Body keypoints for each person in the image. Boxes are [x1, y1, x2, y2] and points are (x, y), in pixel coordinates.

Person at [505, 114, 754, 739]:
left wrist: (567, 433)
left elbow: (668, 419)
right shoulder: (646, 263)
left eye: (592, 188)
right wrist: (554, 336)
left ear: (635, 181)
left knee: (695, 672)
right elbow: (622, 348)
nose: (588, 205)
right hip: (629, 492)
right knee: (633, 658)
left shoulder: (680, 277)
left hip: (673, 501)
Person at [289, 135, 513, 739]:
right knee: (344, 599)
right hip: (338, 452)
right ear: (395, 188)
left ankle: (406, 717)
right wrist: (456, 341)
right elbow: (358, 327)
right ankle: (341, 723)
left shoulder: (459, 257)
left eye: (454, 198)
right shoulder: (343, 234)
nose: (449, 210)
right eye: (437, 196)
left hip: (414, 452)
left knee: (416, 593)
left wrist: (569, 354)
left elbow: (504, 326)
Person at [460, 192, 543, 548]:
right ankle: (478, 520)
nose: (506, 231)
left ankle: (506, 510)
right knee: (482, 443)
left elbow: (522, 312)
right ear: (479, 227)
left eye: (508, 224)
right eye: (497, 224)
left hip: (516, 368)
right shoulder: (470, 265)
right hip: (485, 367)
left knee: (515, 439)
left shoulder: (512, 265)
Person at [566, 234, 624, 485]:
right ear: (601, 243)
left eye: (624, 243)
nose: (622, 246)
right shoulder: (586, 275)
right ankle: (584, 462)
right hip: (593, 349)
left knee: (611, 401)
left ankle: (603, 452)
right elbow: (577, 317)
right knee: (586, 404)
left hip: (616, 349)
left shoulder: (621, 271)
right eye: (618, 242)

---

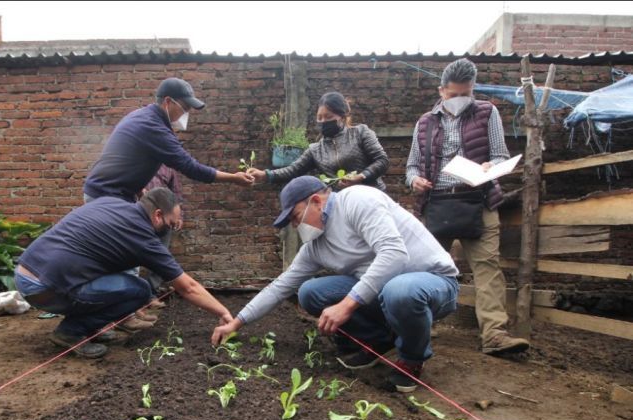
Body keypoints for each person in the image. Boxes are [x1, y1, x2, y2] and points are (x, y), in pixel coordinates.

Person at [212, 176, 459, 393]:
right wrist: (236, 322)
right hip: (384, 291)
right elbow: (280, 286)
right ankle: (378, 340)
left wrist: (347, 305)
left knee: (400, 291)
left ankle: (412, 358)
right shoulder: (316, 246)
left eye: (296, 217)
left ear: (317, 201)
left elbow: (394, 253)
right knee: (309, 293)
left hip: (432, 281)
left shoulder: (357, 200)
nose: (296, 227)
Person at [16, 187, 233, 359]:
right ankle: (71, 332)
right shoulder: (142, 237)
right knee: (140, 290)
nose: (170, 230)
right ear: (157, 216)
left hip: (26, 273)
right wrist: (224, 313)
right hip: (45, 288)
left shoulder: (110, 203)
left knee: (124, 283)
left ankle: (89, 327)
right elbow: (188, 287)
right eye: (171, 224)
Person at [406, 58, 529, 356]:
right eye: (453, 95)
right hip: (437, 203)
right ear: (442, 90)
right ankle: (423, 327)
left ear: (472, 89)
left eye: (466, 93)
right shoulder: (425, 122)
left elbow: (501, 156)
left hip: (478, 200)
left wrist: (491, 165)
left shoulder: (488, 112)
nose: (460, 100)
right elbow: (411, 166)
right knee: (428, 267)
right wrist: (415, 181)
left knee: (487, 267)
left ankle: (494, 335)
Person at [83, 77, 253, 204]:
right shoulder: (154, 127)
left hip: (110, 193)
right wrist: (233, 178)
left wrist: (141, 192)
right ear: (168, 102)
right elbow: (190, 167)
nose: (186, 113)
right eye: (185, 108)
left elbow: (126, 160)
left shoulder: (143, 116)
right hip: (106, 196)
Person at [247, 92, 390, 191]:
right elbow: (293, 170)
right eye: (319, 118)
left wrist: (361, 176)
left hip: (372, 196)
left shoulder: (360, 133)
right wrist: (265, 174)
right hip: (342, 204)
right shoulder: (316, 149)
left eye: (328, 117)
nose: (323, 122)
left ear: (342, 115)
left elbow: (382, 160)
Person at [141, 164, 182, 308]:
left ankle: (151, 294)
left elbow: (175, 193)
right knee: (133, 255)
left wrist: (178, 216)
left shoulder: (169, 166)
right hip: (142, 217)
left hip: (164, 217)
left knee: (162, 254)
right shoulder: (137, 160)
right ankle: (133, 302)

**Task details:**
Return every line from the records above that holds the word "nose".

**Response area:**
nose: (588, 205)
nose: (449, 210)
nose: (506, 231)
nose: (622, 246)
nose: (296, 227)
nose: (170, 230)
nose: (460, 100)
nose: (186, 113)
nose: (323, 122)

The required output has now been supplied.